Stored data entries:

________

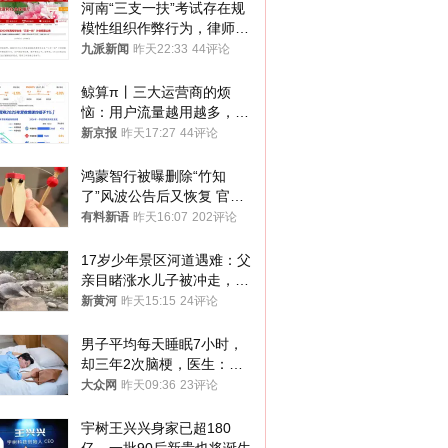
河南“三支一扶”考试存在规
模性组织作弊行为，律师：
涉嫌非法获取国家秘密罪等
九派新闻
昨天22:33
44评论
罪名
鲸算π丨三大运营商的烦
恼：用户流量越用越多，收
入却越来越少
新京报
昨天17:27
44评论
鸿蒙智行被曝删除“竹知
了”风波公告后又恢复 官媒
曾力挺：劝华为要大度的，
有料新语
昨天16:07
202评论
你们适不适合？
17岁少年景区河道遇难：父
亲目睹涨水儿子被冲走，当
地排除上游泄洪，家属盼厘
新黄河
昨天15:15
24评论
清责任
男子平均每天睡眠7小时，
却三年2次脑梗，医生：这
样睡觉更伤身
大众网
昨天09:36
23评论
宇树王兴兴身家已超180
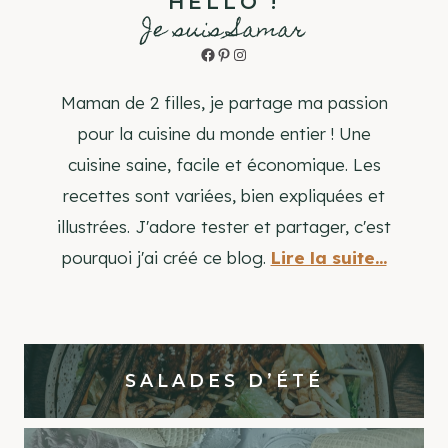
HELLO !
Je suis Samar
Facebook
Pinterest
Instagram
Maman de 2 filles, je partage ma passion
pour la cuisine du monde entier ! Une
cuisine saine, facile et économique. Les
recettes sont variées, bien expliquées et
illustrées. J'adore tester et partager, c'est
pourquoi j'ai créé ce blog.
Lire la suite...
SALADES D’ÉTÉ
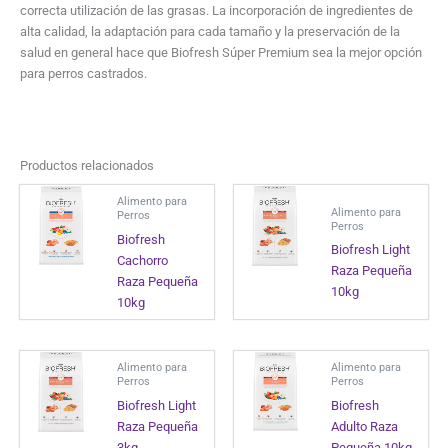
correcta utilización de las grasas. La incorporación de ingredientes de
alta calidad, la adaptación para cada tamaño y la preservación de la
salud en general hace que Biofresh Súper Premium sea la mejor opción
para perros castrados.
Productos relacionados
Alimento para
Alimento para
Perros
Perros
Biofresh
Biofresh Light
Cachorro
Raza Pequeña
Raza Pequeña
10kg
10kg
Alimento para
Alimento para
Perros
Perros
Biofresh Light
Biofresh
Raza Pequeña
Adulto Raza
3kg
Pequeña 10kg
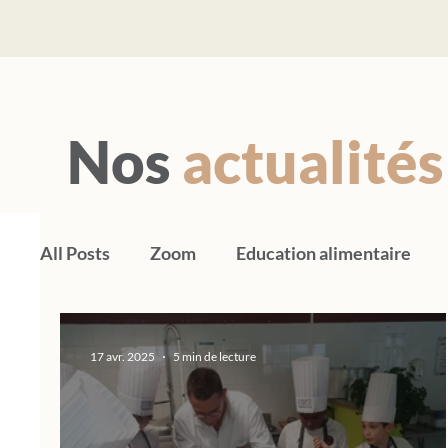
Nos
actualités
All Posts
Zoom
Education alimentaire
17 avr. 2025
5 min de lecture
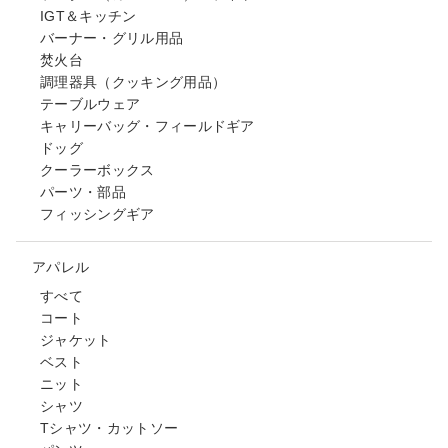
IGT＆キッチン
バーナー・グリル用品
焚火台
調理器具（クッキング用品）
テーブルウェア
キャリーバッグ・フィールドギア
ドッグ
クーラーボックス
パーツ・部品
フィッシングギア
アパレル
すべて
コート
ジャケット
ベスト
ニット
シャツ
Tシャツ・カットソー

________

Problem to solve: Update the data above by replacing every "Alimento para" with "Comida para" and leaving everything else unchanged. Leave the pictures out of your answer.

Solution for this problem:
河南“三支一扶”考试存在规
模性组织作弊行为，律师：
涉嫌非法获取国家秘密罪等
九派新闻
昨天22:33
44评论
罪名
鲸算π丨三大运营商的烦
恼：用户流量越用越多，收
入却越来越少
新京报
昨天17:27
44评论
鸿蒙智行被曝删除“竹知
了”风波公告后又恢复 官媒
曾力挺：劝华为要大度的，
有料新语
昨天16:07
202评论
你们适不适合？
17岁少年景区河道遇难：父
亲目睹涨水儿子被冲走，当
地排除上游泄洪，家属盼厘
新黄河
昨天15:15
24评论
清责任
男子平均每天睡眠7小时，
却三年2次脑梗，医生：这
样睡觉更伤身
大众网
昨天09:36
23评论
宇树王兴兴身家已超180
HELLO !
Je suis Samar
Facebook
Pinterest
Instagram
Maman de 2 filles, je partage ma passion
pour la cuisine du monde entier ! Une
cuisine saine, facile et économique. Les
recettes sont variées, bien expliquées et
illustrées. J'adore tester et partager, c'est
pourquoi j'ai créé ce blog.
Lire la suite...
SALADES D’ÉTÉ
correcta utilización de las grasas. La incorporación de ingredientes de
alta calidad, la adaptación para cada tamaño y la preservación de la
salud en general hace que Biofresh Súper Premium sea la mejor opción
para perros castrados.
Productos relacionados
Comida para
Comida para
Perros
Perros
Biofresh
Biofresh Light
Cachorro
Raza Pequeña
Raza Pequeña
10kg
10kg
Comida para
Comida para
Perros
Perros
Biofresh Light
Biofresh
Raza Pequeña
Adulto Raza
3kg
Pequeña 10kg
Nos
actualités
All Posts
Zoom
Education alimentaire
17 avr. 2025
5 min de lecture
IGT＆キッチン
バーナー・グリル用品
焚火台
調理器具（クッキング用品）
テーブルウェア
キャリーバッグ・フィールドギア
ドッグ
クーラーボックス
パーツ・部品
フィッシングギア
アパレル
すべて
コート
ジャケット
ベスト
ニット
シャツ
Tシャツ・カットソー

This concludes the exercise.